Some movies of the past forty-odd years have become “lost” by not making the move along with each new home viewing format. Some stuff that was on VHS never made it to DVD, and some of the ones that did never got a BluRay release. With streaming, one would hope that everything surfaces eventually (if Prime and Tubi can have eleventy-thousand backyard-shot horror flicks from this decade alone…) but there’s plenty that’s slipped through the cracks. Some of it is also rights issues: occasionally the ownership of a movie comes down to one guy (the Stones’ concert movie C#&$Sucker Blues), or it’s owned by a corporation that goes under or doesn’t give a crap (Spinal Tap was owned by a cosmetics conglomerate for a long time, if memory serves).
From my time practically living at the Cinema de Paris in Montreal, I saw a handful of movies that never, to the best of my searching, made it onto home video. There’s a decent thriller set in India called Immaculate Conception that I saw once and then it vanished. It starred a very pre-fame Melissa Leo, so I’m kinda surprised it hasn’t resurfaced. David Byrne released a concert film called Between The Teeth, which is basically half Talking Heads material and half solo stuff from his Brazilian years. It’s not quite as good as Stop Making Sense, obviously, but the groove is tremendous and I wouldn’t mind seeing it again. Speaking of concert movies, has anyone been able to see The Cure in Orange in decades, and not on a bootleg? Terminal City Ricochet is a classic Canadian punk movie with a soundtrack that did quite well but is virtually impossible to track down. I loved Roadside Prophets, starring John Doe and Adam Horowitz, but that’s in the wind these days, as is Motorama, which was written by Joseph Minion of After Hours fame, and has a solid indie cast (Garrett Morris, Mary Woronov, Robert Picardo, Jack Nance, cameo by Drew Barrymore in her wilderness years).
As well, a lot of Miramax’s 1990s/2000s output is in limbo because of Harvey Weinstein’s legal troubles. Kevin Smith wasn’t able to do any kind of 20th anniversay rerelease or reissue of Dogma in 2019 because the rights are tied up and Harvey’s, well, busy. I’ve seen that BluRay used for ridiculous sums, glad I already had a copy. Not that anyone’s clamboring for a spiffy remastering of Bounce, but still…

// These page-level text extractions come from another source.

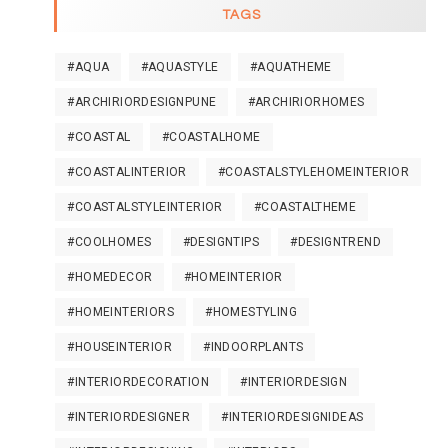
TAGS
#AQUA
#AQUASTYLE
#AQUATHEME
#ARCHIRIORDESIGNPUNE
#ARCHIRIORHOMES
#COASTAL
#COASTALHOME
#COASTALINTERIOR
#COASTALSTYLEHOMEINTERIOR
#COASTALSTYLEINTERIOR
#COASTALTHEME
#COOLHOMES
#DESIGNTIPS
#DESIGNTREND
#HOMEDECOR
#HOMEINTERIOR
#HOMEINTERIORS
#HOMESTYLING
#HOUSEINTERIOR
#INDOORPLANTS
#INTERIORDECORATION
#INTERIORDESIGN
#INTERIORDESIGNER
#INTERIORDESIGNIDEAS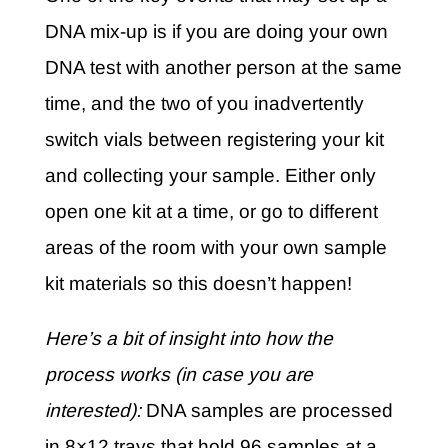
DNA mix-up is if you are doing your own
DNA test with another person at the same
time, and the two of you inadvertently
switch vials between registering your kit
and collecting your sample. Either only
open one kit at a time, or go to different
areas of the room with your own sample
kit materials so this doesn’t happen!
Here’s a bit of insight into how the
process works (in case you are
interested):
DNA samples are processed
in 8×12 trays that hold 96 samples at a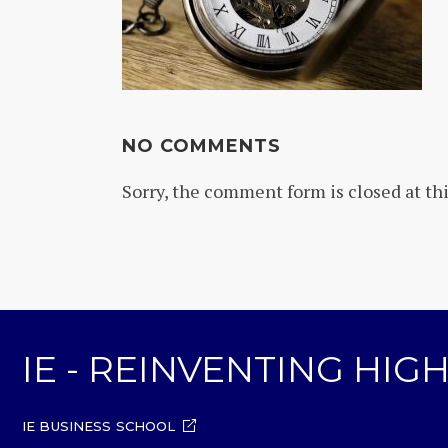
NO COMMENTS
Sorry, the comment form is closed at thi
IE - REINVENTING HI
IE BUSINESS SCHOOL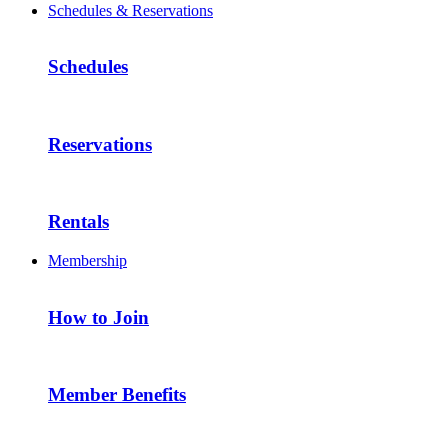
Schedules & Reservations
Schedules
Reservations
Rentals
Membership
How to Join
Member Benefits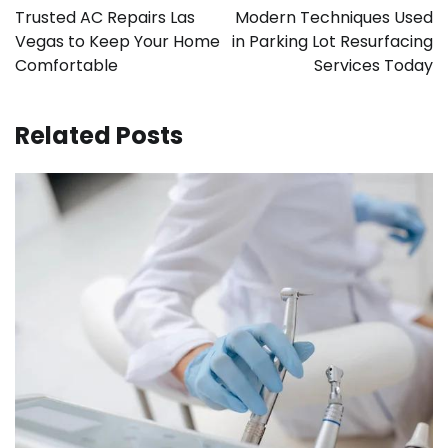
navigation
Trusted AC Repairs Las
Modern Techniques Used
Vegas to Keep Your Home
in Parking Lot Resurfacing
Comfortable
Services Today
Related Posts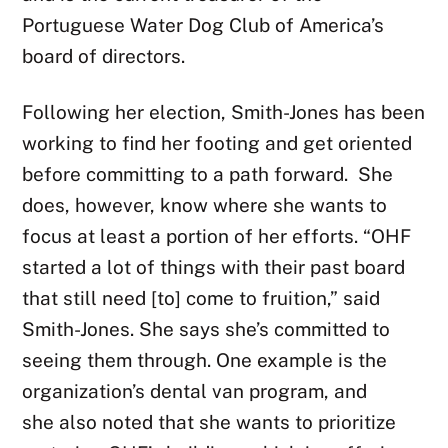
Portuguese Water Dog Club of America’s
board of directors.
Following her election, Smith-Jones has been
working to find her footing and get oriented
before committing to a path forward. She
does, however, know where she wants to
focus at least a portion of her efforts. “OHF
started a lot of things with their past board
that still need [to] come to fruition,” said
Smith-Jones. She says she’s committed to
seeing them through. One example is the
organization’s dental van program, and
she also noted that she wants to prioritize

Now I’m thinking back to the years I attended the L.A. Independent Film Festival, and except for Dead Man (I met Iggy Pop at the afterparty, that guy’s just a wiry ball of gristle), virtually nothing I saw there even got a token release: Joe Mantegna’s directorial debut Lakeboat, an absolutely heartbreaking LGBTQ+ movie called Big Eden, a quirky family comedy called A Texas Funeral, about a clan raising camels down south (Martin Sheen, Chris Noth, Robert Patrick, Grace Zabriskie, Isaiah Washington). I sat in front of Jeremy Piven and pre-Sopranos Edie Falco at a screening of Layin’ Low, and ran into Adrienne Shelley (R.I.P.) as we were both going into the premiere of her movie I’ll Take You There. Find 'em if you can.